Village Displays Missing and Murdered Indigenous Women Exhibit


    Red dresses on display in the community building of Village Apartments. Red dresses are commonly used to memorialize murdered and missing Indigenous women. They are generally hung from a tree. PN Photo/Mahala Treish

    By: Mahala Treish, Photo Editor

    To inform students about advocating against the end of violence on Native women, Village Apartments is holding an exhibit about Missing and Murdered Indigenous Women. Since November was Native American Heritage Month, Housing and Residence Life wanted to highlight this topic to their residents and community on campus.

    The exhibit opened on Nov. 21 and stayed on display until Nov. 30. It was located in the Village Apartments Community Building for students and other members of the community to view until 12 a.m. Students could check in by signing the paper at the front of the door with their Banner ID and Bravemail.
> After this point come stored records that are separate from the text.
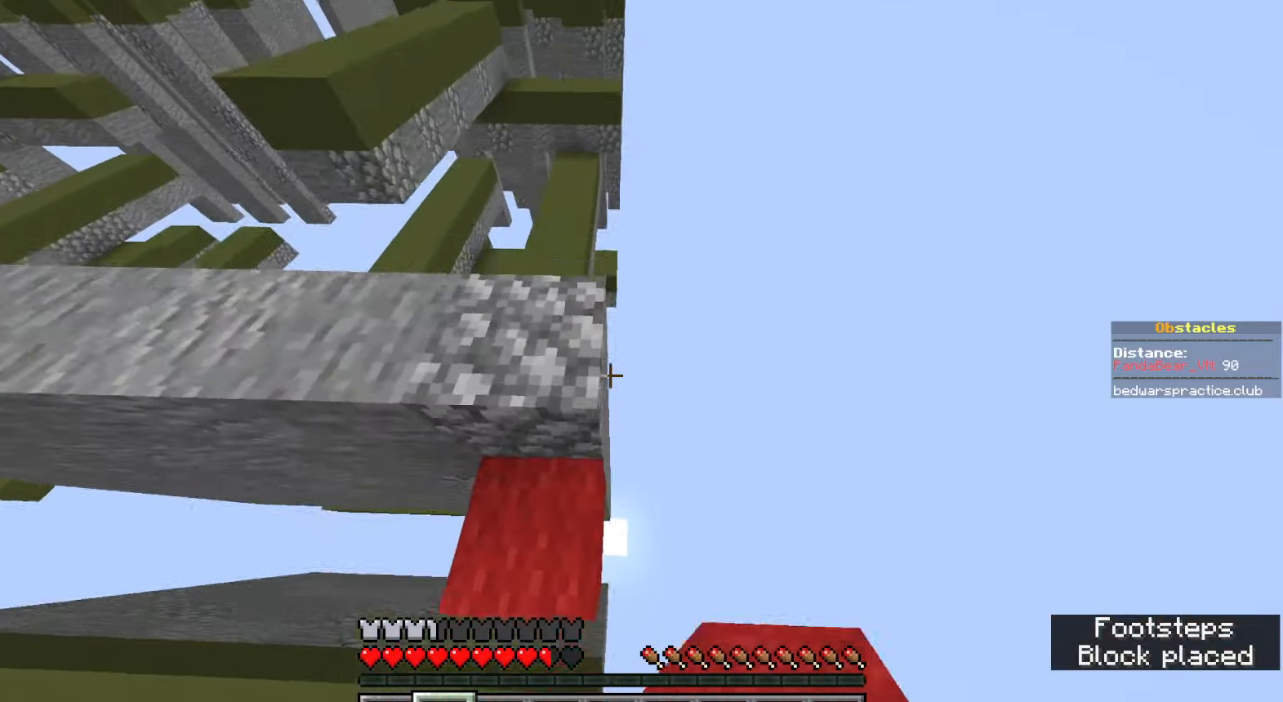
{"keys": ["space", "w"], "mouse": [], "events": [[33, "w", "down"], [133, "space", "up"], [467, "space", "down"]]}
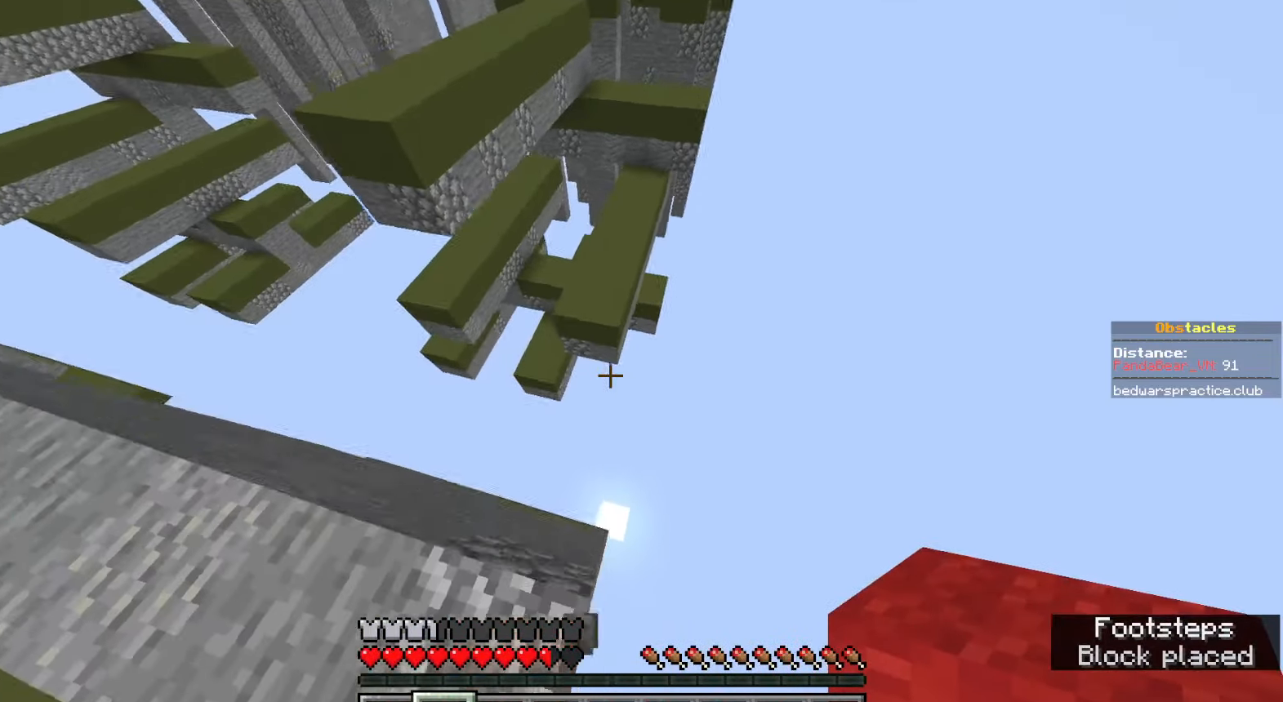
{"keys": ["space", "w"], "mouse": [], "events": []}
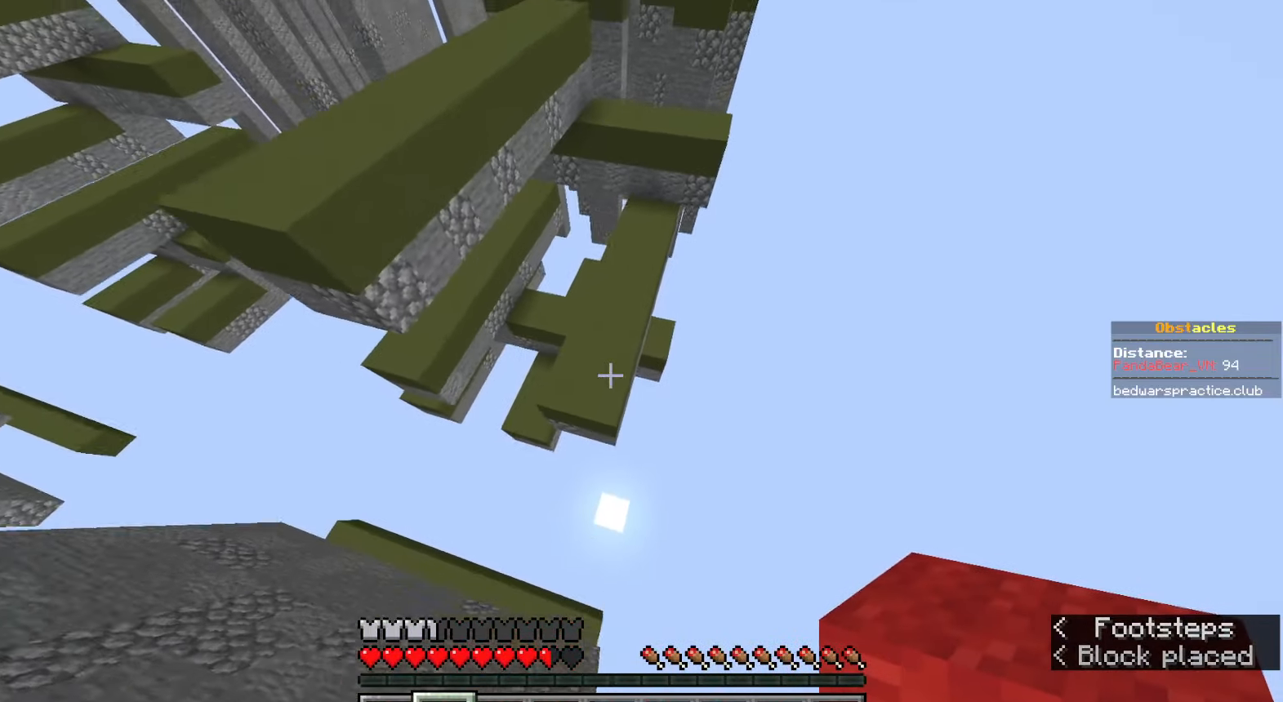
{"keys": ["w"], "mouse": ["right"], "events": [[117, "space", "up"], [400, "mouse_right", "down"]]}
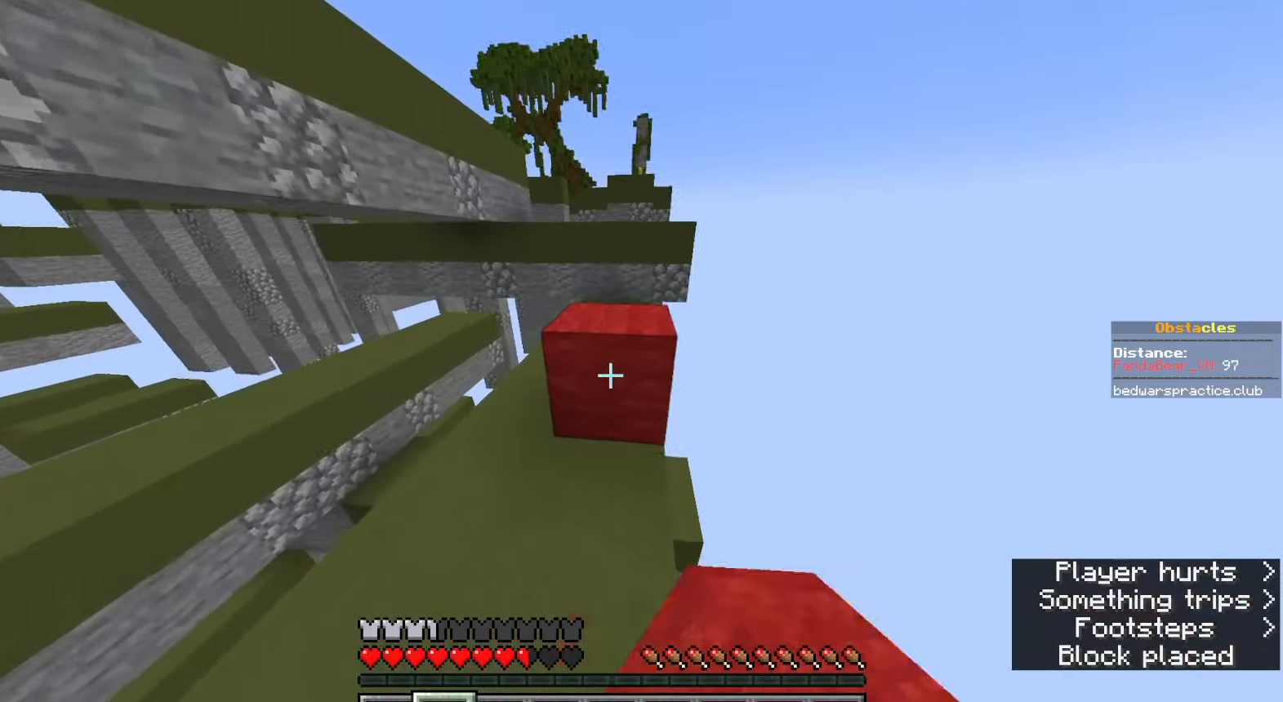
{"keys": ["space", "w"], "mouse": [], "events": [[17, "mouse_right", "up"], [50, "space", "down"], [233, "a", "down"], [267, "space", "up"], [300, "a", "up"], [417, "space", "down"]]}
    On display at the exhibit were two computers that were playing videos and different posters and graphics all over the community computer room. They had an archway of red balloons that ended with dresses that symbolized native culture with white handprints on the middle of them greeted visitors as they walked through the door to the room.

    While walking through the computer room, visitors would see facts and stories about MMIW scattered on the walls around the room. Most of the posters showed missing native women around the Lumberton area with descriptions of what they look like and what they were wearing when they were last seen.

    On the wall were graphics used to distribute information and statistics about MMIW. One of the graphics stated that “5,712” is the known number of incidents that involve missing and murdered Native American and Alaskan Native women of 2016 sourced from National Institute of Justice and Urban Indian Health Institute.

    Another one of the graphics was an illustration of a white woman with a sign that says “SHE IS MISSING” with microphones and reporters all around her. In the background we see a native woman with the same sign getting no attention from anyone. This illustration symbolizes the way the media treats Indigenous women versus white women when asking for help about their loved ones who are missing and murdered.

    Luci Hunt, community director of University Village Apartments, helped with her Resident Advisors to create this exhibit.

    “This exhibit is only happening in Village Apartments and we picked the topic because it’s not a very well known topic around the country,” Hunt said.

    There were tons of red throughout the exhibit from red dresses hanging from the wall to the red balloons as you entered the room.

    “In Native American culture red is the only color that can be visible in this world and in the spirit world,” Hunt said.

    Zachary Jacobs, senior, president of Native American Student Organization feels the exhibit will help people gain more knowledge on this topic.

    “This exhibit will bring more awareness to people who are not from a predominantly native community and to this 500 year epidemic,” Jacobs said.